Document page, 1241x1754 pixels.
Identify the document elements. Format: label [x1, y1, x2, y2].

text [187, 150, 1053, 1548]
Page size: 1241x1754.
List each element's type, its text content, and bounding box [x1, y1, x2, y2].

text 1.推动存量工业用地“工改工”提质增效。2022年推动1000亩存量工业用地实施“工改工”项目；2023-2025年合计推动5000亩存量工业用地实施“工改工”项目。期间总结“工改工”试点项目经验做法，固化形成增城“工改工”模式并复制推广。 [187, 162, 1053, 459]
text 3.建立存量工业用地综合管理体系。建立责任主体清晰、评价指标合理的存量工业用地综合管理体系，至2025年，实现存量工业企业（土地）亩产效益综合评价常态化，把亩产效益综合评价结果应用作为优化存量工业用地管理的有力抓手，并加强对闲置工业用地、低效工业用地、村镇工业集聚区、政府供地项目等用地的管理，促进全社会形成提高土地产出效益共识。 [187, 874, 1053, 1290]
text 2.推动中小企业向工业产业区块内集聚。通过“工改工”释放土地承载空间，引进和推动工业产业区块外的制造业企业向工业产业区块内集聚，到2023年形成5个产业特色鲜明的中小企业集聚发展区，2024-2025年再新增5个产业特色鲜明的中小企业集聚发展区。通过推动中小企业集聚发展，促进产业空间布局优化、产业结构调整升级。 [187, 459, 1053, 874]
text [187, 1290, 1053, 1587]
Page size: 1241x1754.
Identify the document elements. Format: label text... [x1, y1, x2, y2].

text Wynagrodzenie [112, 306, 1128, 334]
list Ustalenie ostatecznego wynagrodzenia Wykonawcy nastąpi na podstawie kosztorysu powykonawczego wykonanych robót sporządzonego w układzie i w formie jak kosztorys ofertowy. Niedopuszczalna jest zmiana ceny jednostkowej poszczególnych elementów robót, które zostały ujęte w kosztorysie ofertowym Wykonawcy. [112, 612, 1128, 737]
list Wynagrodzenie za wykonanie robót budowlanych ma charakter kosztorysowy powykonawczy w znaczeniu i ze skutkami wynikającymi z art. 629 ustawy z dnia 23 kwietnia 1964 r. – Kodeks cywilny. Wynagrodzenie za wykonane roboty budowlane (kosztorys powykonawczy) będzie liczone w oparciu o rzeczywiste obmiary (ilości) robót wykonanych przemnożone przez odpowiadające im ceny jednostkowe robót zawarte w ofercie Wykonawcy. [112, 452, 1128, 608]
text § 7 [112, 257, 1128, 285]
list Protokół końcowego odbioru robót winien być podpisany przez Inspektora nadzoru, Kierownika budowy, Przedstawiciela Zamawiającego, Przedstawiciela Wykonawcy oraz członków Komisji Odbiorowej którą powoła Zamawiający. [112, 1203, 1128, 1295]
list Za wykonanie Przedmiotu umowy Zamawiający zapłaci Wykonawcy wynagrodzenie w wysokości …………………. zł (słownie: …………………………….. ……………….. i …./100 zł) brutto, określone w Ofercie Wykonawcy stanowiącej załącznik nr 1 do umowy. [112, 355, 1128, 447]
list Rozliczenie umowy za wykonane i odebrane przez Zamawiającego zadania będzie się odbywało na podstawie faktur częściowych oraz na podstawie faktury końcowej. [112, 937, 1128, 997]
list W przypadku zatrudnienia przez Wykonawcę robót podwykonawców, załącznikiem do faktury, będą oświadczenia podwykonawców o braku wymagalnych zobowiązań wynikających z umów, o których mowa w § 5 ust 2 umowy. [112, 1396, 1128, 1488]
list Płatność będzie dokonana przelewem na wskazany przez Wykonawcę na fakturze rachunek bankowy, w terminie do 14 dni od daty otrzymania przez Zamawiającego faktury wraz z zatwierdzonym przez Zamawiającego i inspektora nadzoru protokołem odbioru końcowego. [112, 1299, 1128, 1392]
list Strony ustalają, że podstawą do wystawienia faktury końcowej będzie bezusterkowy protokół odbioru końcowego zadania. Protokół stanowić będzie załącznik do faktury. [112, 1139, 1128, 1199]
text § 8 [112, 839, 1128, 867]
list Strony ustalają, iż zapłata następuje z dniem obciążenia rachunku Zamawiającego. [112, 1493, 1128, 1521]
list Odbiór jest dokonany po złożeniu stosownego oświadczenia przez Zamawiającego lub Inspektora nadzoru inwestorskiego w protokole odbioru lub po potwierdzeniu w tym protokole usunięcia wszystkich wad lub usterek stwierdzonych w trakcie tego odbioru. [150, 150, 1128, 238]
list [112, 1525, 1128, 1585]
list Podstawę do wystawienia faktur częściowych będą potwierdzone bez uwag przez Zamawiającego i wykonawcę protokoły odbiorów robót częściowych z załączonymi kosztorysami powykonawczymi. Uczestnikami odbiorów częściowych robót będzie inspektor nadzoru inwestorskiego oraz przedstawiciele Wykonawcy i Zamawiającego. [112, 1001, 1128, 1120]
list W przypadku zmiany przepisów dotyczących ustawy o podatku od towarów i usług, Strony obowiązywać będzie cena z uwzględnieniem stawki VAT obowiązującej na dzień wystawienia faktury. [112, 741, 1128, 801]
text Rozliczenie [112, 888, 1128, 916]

***

**WORK REQUEST**
Going through the listing above, copy out every line that has the string "elements".

**RESULT**
Identify the document elements. Format: label [x1, y1, x2, y2].
Identify the document elements. Format: label text... [x1, y1, x2, y2].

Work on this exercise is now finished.